While examining Wi-Fi networks in Tel Aviv, Israel, 70% or around three-quarters of home and small-scale office Wi-Fi network passwords were vulnerable to hacking using inexpensive hacking tools.
CyberArk’s security researcher made a startling discovery while examining Wi-Fi networks in Tel Aviv, Israel. According to the researcher Ido Hoorvitch, 70% or around three-quarters of home and small-scale office Wi-Fi network passwords were vulnerable to hacking using inexpensive hacking tools.
Network Routers Hackable with Inexpensive Tools
Hoorvitch gathered a sample of 5,000 network hashes from across the city with Wi-Fi sniffing gear to use for this examination. He then identified that the attack could be launched using a laptop and a Wi-Fi signal extender, which cost no more than $50. Moreover, he claims that the full hacking setup can be fitted into a backpack.
Then, a signal booster is used to run scripts to exploit the vulnerabilities previously identified in the Robust Security Network Information Element (RSNIF), which allowed him to extract hashed Pairwise Master Key Identifier or PMKID network keys without intercepting the traffic.
Hence, he could crack the passwords of most of the network router passwords through Wi-Fi sniffing and open-source hacking tools. Some of the other tools Hoorvitch used to hack Wi-Fi network routers include packet capture tools and hardware drivers that enable monitor mode when synced with the signal extender.
How The Hack Works?
Using the Wi-Fi sniffing setup, the researcher picked up hashed passwords for sampling while wandering across Tel Aviv metropolitan area. According to Hoorvitch, just this area houses over 3.9 million residents, and this indicates the high number of vulnerable devices.
“You can imagine what the numbers would have been had we not cut our research off at 5,000 Wi-Fi networks. And while this research was conducted in Tel Aviv, the routers that were susceptible to this attack — from many of the world’s largest vendors — are used by households and businesses worldwide,” he explained in a blog post.
Then the process of decoding the passwords began, which was an easy feat to accomplish since Israeli networks use the owner’s mobile phone number as the router’s password.
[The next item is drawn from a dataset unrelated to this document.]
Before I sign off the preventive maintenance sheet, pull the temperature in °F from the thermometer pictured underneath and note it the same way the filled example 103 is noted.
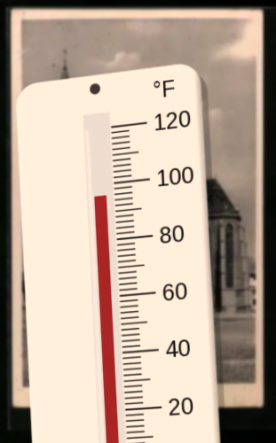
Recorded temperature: 96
He passed the hashed passwords with the Hashcat tool and could crack 2,200 passcodes out of 5,000.
Another pass allowed him to crack more passcodes, and by the end of the research, Hoorvitch had obtained around 3,559 valid passcodes out of 5,000 sniffed samples.
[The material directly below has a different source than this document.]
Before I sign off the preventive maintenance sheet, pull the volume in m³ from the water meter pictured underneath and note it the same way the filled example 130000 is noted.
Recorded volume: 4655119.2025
However, he discovered a problem with this attack method- that it worked only when Wi-Fi roaming was enabled on the targeted routers, and not all routers supported this feature. So, such routers weren’t susceptible to the PMKID attack.
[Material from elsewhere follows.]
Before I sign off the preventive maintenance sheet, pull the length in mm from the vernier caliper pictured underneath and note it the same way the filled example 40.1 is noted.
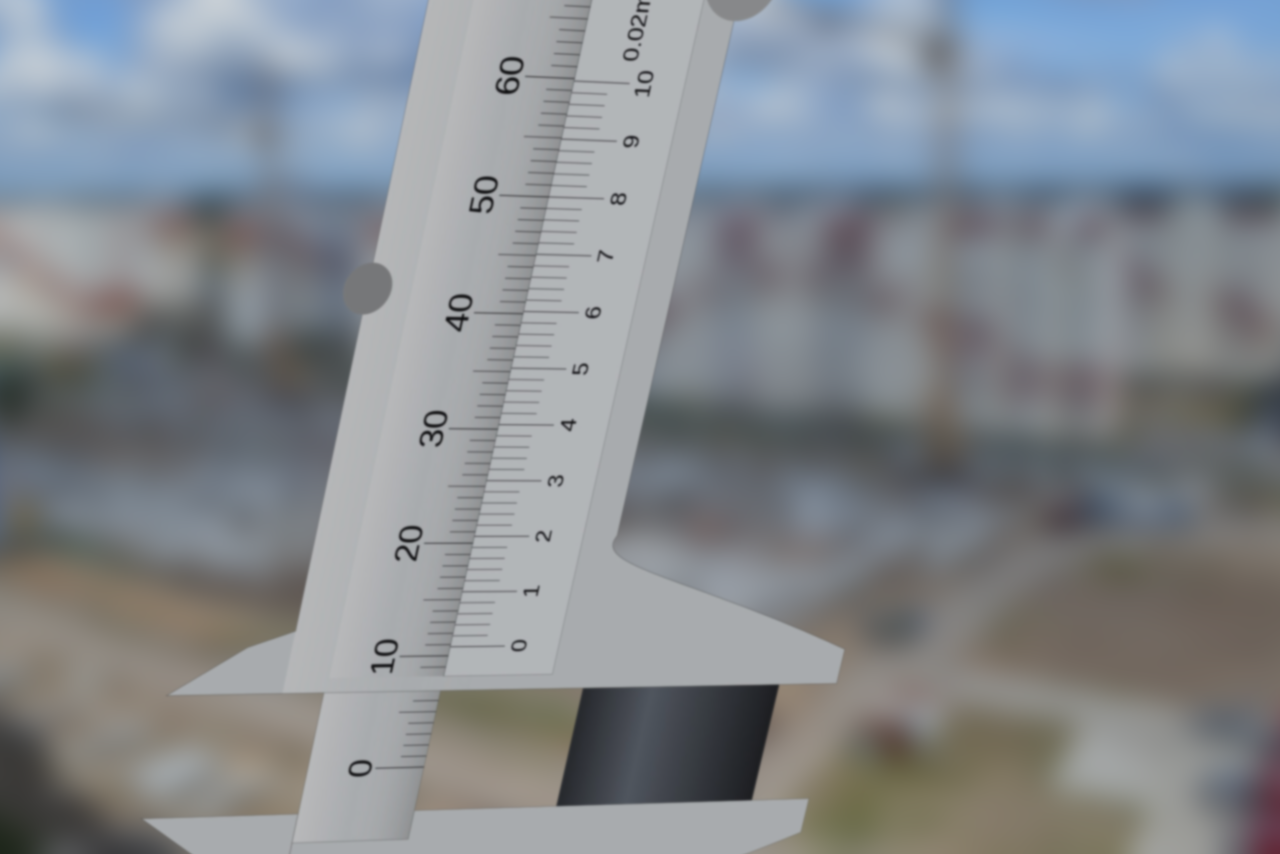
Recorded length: 10.8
“However, our research found that routers manufactured by many of the world’s largest vendors are vulnerable,” the researcher concluded.
How to Protect your Network Against PMKID Attack?
If you want to protect your networks, Hoorvitch suggests following best practices like using a lengthy and complex password and regularly updating the default login settings. In addition to this, you must update router firmware, turn off Wi-Fi Protected Setup, and disable WAP1 and WAP (Wi-Fi Application Protocol) specifications.
“The bottom line is that in a couple of hours and with approximately $50, your neighbor or a malicious actor can compromise your privacy and much more if you don’t have a strong password.”